The problem: Below are records; work out how many of their lines contain the word "DOGE" and reply with the number only.

(Beginning of Dataset extract)

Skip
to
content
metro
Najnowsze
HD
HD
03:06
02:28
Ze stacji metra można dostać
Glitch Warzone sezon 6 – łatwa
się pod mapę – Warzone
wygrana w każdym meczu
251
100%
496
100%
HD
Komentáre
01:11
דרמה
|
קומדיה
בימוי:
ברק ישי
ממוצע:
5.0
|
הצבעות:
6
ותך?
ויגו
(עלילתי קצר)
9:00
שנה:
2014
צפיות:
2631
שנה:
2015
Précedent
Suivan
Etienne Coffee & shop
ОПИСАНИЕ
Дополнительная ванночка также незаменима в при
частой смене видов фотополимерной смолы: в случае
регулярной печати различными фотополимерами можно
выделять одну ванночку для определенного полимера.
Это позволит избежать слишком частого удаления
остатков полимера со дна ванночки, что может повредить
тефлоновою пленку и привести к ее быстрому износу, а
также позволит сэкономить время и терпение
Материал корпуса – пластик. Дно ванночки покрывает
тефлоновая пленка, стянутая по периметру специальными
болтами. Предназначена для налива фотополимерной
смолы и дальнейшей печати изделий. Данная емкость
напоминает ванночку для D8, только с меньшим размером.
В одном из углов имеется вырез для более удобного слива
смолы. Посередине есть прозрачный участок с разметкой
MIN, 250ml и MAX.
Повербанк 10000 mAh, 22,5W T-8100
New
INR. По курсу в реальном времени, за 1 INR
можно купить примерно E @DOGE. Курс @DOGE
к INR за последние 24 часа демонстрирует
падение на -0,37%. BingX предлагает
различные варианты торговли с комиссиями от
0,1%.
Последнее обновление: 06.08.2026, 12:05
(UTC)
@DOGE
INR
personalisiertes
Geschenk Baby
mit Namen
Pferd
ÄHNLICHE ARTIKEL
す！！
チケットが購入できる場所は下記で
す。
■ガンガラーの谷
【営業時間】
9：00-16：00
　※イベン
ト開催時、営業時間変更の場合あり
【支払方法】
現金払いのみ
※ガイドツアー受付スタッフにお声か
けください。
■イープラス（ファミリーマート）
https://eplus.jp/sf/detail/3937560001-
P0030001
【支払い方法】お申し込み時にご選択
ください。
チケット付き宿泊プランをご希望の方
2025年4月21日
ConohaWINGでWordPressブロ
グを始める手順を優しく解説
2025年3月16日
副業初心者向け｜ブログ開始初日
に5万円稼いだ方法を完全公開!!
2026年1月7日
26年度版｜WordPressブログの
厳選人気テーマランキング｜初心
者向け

(End of Dataset extract)

Answer below: 2